Why Static Electricity Seems Worse in Winter: Learn what causes static buildup and discharge at the atomic level, and why you tend to get shocked more during the winter months.
Seven Good Resources to Help Students Learn the Periodic Table from Free Technology for Teachers
I am currently compiling my list of resources for understanding and teaching physics and physical science, so look for that soon.
Here are a few of the resources I use to stay on top of the latest science:
- Scientific American: “Scientific American, the longest continuously published magazine in the U.S., has been bringing its readers unique insights about developments in science and technology for more than 170 years.”

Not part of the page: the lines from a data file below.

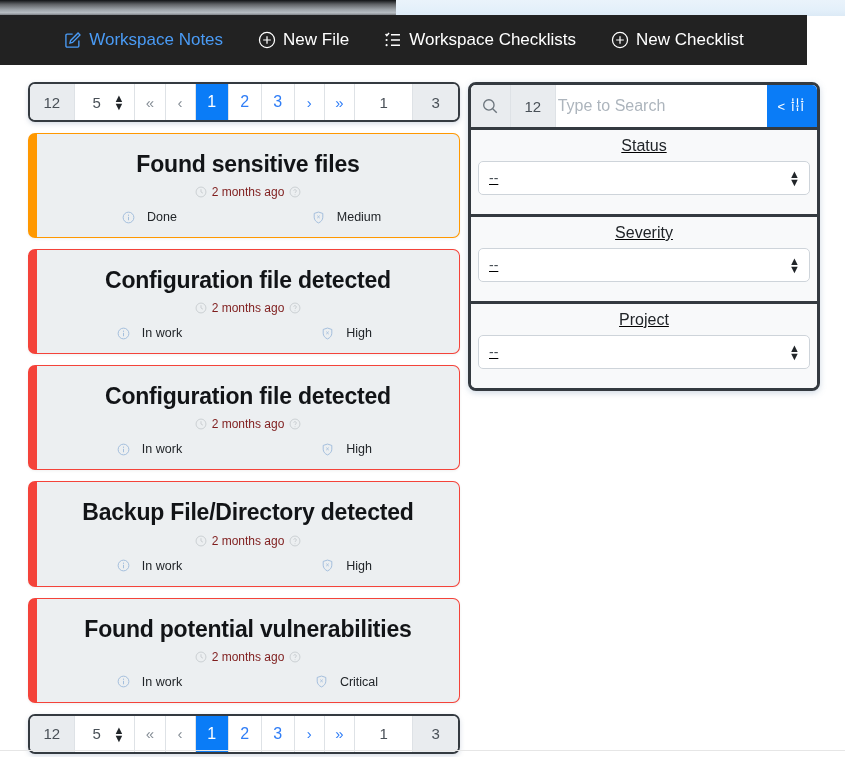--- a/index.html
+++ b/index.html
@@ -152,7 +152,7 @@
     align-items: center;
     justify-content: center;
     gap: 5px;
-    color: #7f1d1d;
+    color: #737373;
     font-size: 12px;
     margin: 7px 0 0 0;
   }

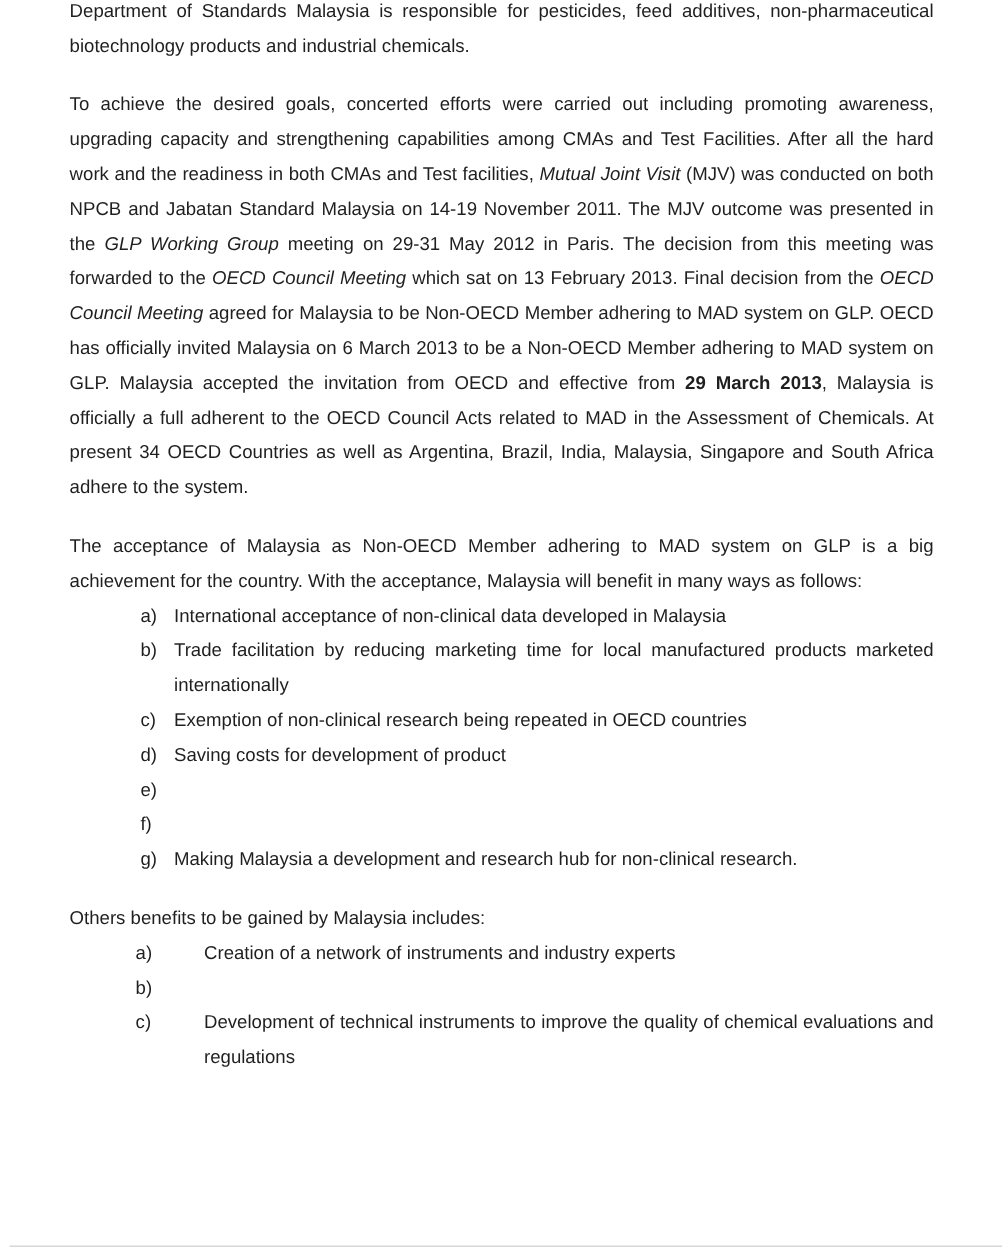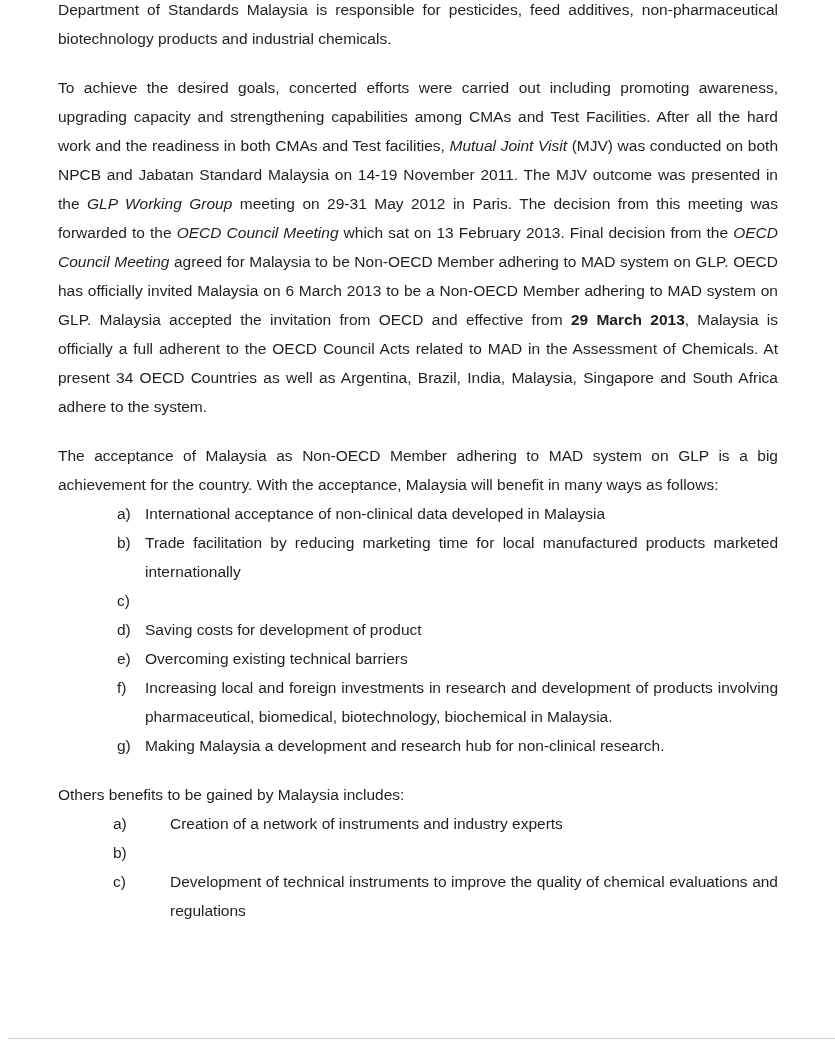--- a/index.html
+++ b/index.html
@@ -69,6 +69,7 @@
       </div>
       <div class="li">
         <span class="marker">c)</span>
+        <span class="li-text">Exemption of non-clinical research being repeated in OECD countries</span>
       </div>
       <div class="li">
         <span class="marker">d)</span>

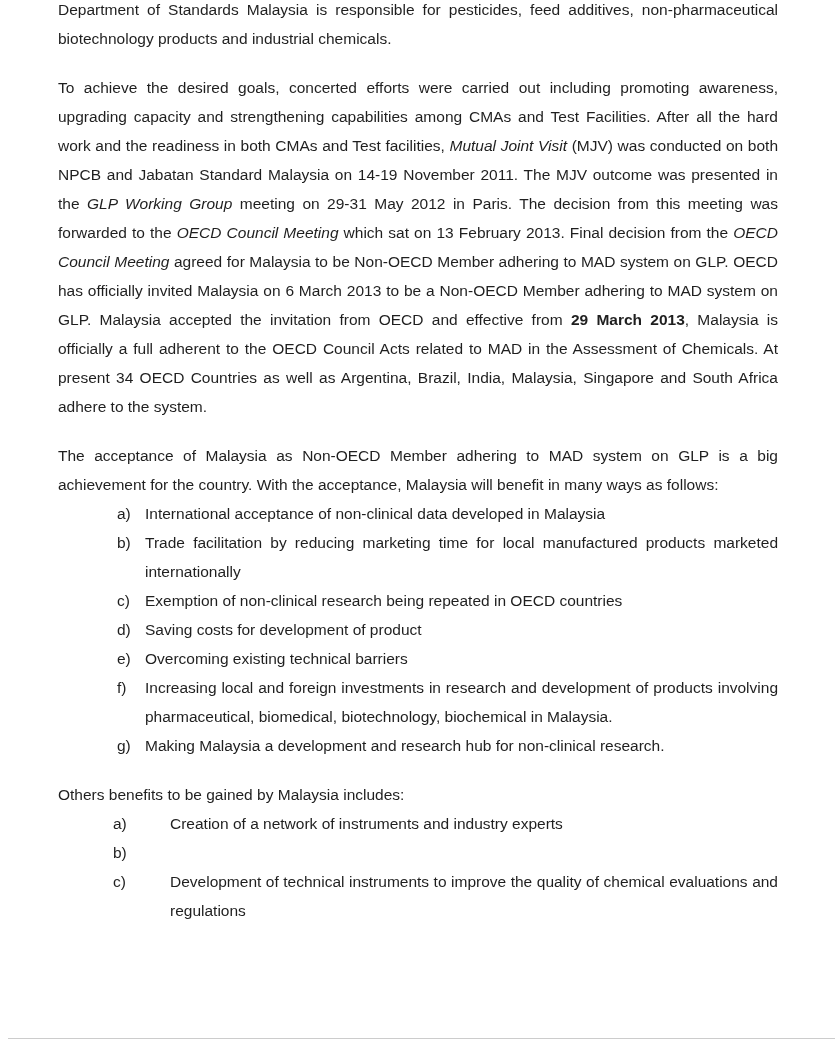--- a/index.html
+++ b/index.html
@@ -77,7 +77,6 @@
       </div>
       <div class="li">
         <span class="marker">e)</span>
-        <span class="li-text">Overcoming existing technical barriers</span>
       </div>
       <div class="li">
         <span class="marker">f)</span>

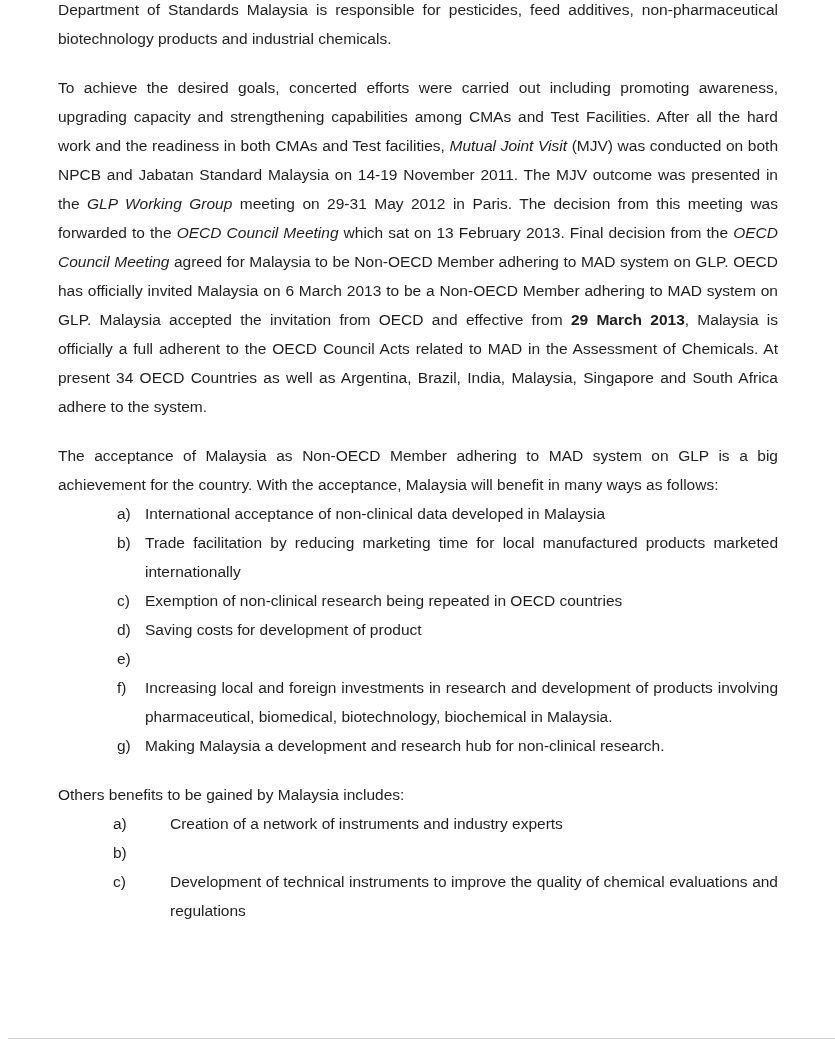--- a/index.html
+++ b/index.html
@@ -80,7 +80,6 @@
       </div>
       <div class="li">
         <span class="marker">f)</span>
-        <span class="li-text">Increasing local and foreign investments in research and development of products involving pharmaceutical, biomedical, biotechnology, biochemical in Malaysia.</span>
       </div>
       <div class="li">
         <span class="marker">g)</span>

- Science Friday: “Covering the outer reaches of space to the tiniest microbes in our bodies, Science Friday is the source for entertaining and educational stories about science, technology, and other cool stuff.”
- ThoughtCo.com: “At ThoughtCo, we believe that great inspiration begins with a question, and we help 13 million users answer theirs every month. Whether yours is about science and math, humanities and religion, or architecture and the arts, our in-depth articles, written by literature writers, Ph.D.s, and experienced instructors, are designed to give you the answers and information you need in a clear, easy-to-navigate format. So whether you are asking for a class, that next conversation, or just because you want to know, ThoughtCo can help.”
- Curiosity.com: “Curiosity is on a mission to make learning easier and more fun than it has ever been. Our goal is to ignite curiosity and inspire people to learn. Each day, we create and curate engaging topics for millions of lifelong learners worldwide.”